* _ABOUT THIS TASK_
If a line in the records contains the string "listed", show that line.

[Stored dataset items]
┄┄┄┄┄┄┄┄┄┄
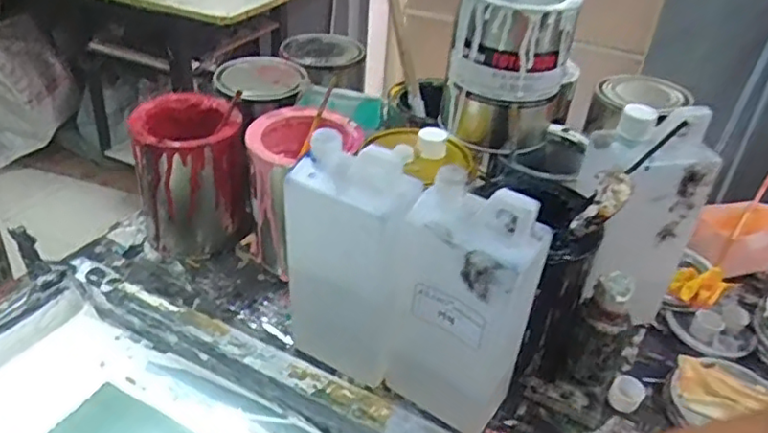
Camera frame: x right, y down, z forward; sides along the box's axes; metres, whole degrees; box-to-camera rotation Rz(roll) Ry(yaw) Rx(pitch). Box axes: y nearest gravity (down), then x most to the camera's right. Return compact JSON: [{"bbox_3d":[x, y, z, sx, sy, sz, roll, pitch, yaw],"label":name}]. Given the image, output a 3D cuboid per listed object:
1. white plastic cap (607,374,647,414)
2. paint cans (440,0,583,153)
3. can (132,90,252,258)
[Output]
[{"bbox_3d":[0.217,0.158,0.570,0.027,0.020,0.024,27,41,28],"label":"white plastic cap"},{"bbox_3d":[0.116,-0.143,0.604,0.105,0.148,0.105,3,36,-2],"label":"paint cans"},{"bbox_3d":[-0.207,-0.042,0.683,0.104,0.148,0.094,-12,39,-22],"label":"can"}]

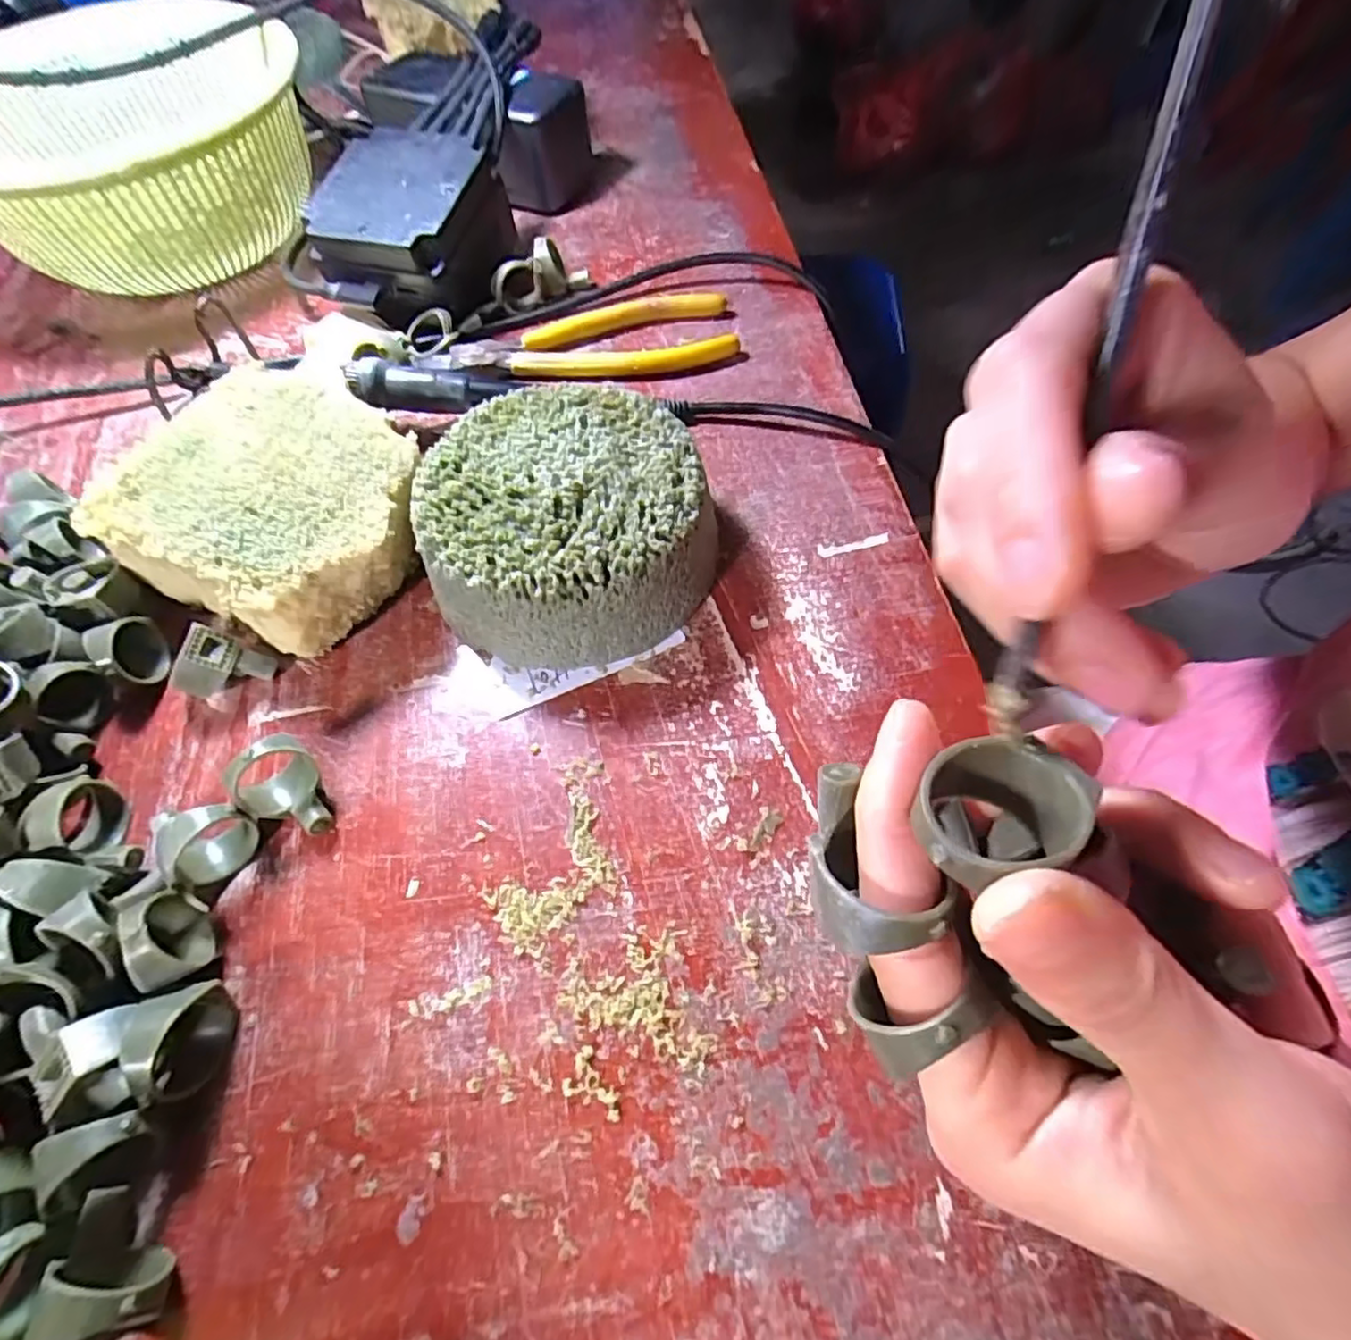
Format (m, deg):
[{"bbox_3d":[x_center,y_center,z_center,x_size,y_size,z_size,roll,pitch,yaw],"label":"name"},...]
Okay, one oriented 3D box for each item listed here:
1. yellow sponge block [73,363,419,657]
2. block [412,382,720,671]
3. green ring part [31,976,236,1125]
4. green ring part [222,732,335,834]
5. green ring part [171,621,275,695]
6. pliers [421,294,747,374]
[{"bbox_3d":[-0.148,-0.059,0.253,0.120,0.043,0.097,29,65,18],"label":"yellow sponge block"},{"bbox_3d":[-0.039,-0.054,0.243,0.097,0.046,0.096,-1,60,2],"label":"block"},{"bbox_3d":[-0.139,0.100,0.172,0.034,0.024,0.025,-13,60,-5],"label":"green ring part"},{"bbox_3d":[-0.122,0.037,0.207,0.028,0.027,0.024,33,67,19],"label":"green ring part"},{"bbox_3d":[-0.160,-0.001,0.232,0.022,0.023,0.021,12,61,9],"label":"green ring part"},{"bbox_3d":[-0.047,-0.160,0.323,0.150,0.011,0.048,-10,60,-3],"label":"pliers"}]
┄┄┄┄┄┄┄┄┄┄
* _TASK RESULT_
Camera frame: x right, y down, z forward; sides along the box's axes; metres, whole degrees; box-to-camera rotation Rz(roll) Ry(yaw) Rx(pitch). Box axes: y nearest gravity (down), then x most to the camera's right. Return compact JSON: [{"bbox_3d":[x, y, z, sx, sy, sz, roll, pitch, yaw],"label":name}]. Given the image, output a 3D cuboid per listed object:
Okay, one oriented 3D box for each item listed here:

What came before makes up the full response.